Emotional Databases
Recent advancement in human-computer interaction (HCI) technology goes beyond the successful transfer of data between human and machine by seeking to improve the naturalness and friendliness of user interactions. The user's expressed emotion plays an important role in this regard. Speech is the primary means of communication between human beings, and if confined in meaning to the explicit verbal content of what is said, it does not by itself carry all the information conveyed. Additional information includes vocalized emotion, facial expressions, hand gestures and body language [1] as well as biometric indicators. In the design of an emotion recognition system, one important factor upon which the performance of emotion recognition system depends is the emotional database used to build its representation of humans emotions.
Emotional behavior databases have been recorded for investigation of emotion, where some are natural while others are acted or elicited. These databases have been recorded in audio, visual or audio-visual modalities. For the analysis of vocal expressions of emotions, audio databases such as AIBO, Berlin Database of Emotional Speech, and Danish Emotional Speech Database have been recorded [2, 3, 4]. The AIBO database [2] is a natural database which consists of recording from children while interacting with robot. The database has 110 dialogues and 29200 words in 11 emotion categories of anger, bored, emphatic, helpless, ironic, joyful, motherese, reprimanding, rest, surprise and touchy. The data labeling is based on listeners' judgment. The Berlin Database of Emotional Speech [3] is a German acted database, which consists of recordings from 10 actors (5 male, 5 female). The data consist of 10 German sentences recorded in anger, boredom, disgust, fear, happiness, sadness and neutral. The final database consists of 493 utterances after listeners' judgment. The Danish Emotional Speech Database [4] is another audio database recorded from 4 actors (2 male, 2 female). The recorded data consist of 2 words, 9 sentences and 2 passages, resulting in 10 minutes of audio data. The recorded emotions are anger, happiness, sadness, surprise and neutral.

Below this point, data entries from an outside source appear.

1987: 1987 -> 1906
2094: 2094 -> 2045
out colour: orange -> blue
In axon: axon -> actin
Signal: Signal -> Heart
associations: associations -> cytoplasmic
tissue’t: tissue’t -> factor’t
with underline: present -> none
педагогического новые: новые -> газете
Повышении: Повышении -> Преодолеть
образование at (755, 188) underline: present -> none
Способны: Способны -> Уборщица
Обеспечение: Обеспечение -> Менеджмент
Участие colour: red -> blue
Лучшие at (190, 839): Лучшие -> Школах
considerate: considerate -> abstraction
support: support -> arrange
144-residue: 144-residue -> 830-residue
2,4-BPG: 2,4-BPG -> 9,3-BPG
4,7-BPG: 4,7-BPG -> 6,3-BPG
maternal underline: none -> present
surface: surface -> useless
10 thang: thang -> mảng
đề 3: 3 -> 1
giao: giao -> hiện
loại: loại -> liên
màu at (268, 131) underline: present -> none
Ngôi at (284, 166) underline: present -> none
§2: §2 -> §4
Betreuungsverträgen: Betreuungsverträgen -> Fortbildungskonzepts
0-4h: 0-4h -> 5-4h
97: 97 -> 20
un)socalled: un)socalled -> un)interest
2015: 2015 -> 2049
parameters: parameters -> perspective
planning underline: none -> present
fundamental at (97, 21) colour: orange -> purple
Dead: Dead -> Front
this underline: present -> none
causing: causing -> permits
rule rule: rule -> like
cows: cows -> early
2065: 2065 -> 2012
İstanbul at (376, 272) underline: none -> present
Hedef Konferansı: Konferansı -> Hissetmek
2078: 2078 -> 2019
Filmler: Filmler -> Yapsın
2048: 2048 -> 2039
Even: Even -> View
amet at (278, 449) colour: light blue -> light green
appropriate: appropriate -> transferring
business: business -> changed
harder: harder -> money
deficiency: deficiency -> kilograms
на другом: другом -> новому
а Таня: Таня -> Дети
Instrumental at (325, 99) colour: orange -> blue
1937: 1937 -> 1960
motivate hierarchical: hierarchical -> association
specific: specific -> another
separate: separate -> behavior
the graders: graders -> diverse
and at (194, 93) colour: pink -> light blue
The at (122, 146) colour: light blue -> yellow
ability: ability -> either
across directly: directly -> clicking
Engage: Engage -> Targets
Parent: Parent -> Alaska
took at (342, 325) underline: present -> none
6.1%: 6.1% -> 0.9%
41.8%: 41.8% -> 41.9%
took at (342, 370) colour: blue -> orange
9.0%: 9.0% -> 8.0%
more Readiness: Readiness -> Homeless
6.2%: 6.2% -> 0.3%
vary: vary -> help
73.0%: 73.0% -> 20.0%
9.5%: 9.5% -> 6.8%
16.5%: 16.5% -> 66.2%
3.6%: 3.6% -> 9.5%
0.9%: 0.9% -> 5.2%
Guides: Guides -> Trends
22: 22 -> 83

Some facial expressions databases have been recorded for the analysis of facial emotional behavior. The Cohn-Kanade facial expression database [5] is a popular acted database of facial expressions, with recordings from 210 adults, in 6 basic emotions [6] and Action Units (AUs). The data are labeled using the Facial Action Coding System (FACS). The MMI database is a very comprehensive data set of facial behavior [7]. It consists of facial data for both acted and spontaneous expressions. The recorded data comprise both static images and videos, where large parts of the data are recorded in both frontal and profile views of the face. For the natural data, children interacted with a comedian, while adults responded to emotive videos. The database consists of 1250 videos and 600 static images in 6 basic emotions, single AU and multiple AUs. The data labeling is done by FACS and observers' judgment. The UT Dallas database [8] is a natural visual database which is recorded by asking subjects to watch emotion-inducing videos. The database consists of data from 229 adults in 6 basic emotions, along with puzzlement, laugh, boredom and disbelief. The data labeling is based on observers' judgment.
In recent years, some audio-visual databases have been recorded to investigate the importance of each modality and different fusion techniques to improve the emotion recognition performance. The Adult Attachment Interview (AAI) database [9] is a natural audio-visual database, which consists of subjects' interviews about their childhood experiences. The data consist of recordings from 60 adults and each interview lasts for 30-60 minutes. The database consists of the 6 basic emotions along with embarrassment, contempt, shame, plus general kinds of positive and negative emotion. The data labeling uses FACS. The Belfast database [10] is another natural audio-visual database which consists of clips taken from television and realistic interviews conducted by a research team. The database holds data from 125 subjects, as 209 sequences from TV and 30 from interviews. The data are labeled with both categorical and dimensional emotion using the Feeltrace system. The Facial Motion Capture database [11] consists of recordings from an actress, who was asked to read a phoneme-balanced corpus four times, expressing anger, happiness, sadness and neutral. The actress' facial expression and rigid head motion were acquired by a VICON motion capture system which captured the 3D positions' of 102 markers on her face. The total data consist of 612 sentences.
We wanted to design an audio-visual British English database suitable for the development of a multimodal emotion recognition system. We adopted a more controlled approach than [9] and [10], including phonetically-balanced sentences and 60 facial markers, to obtain phone-level annotations and coordinates of points on the actors' faces. In comparison to [11], we aimed to increase the number of actors and affect classes to cover all the basic emotions with an even distribution. For benchmarking purposes, we performed a subjective evaluation of our database under audio-only, video-only and audio-visual conditions, and report the classification results for both speaker-dependent and speaker-independent baseline systems.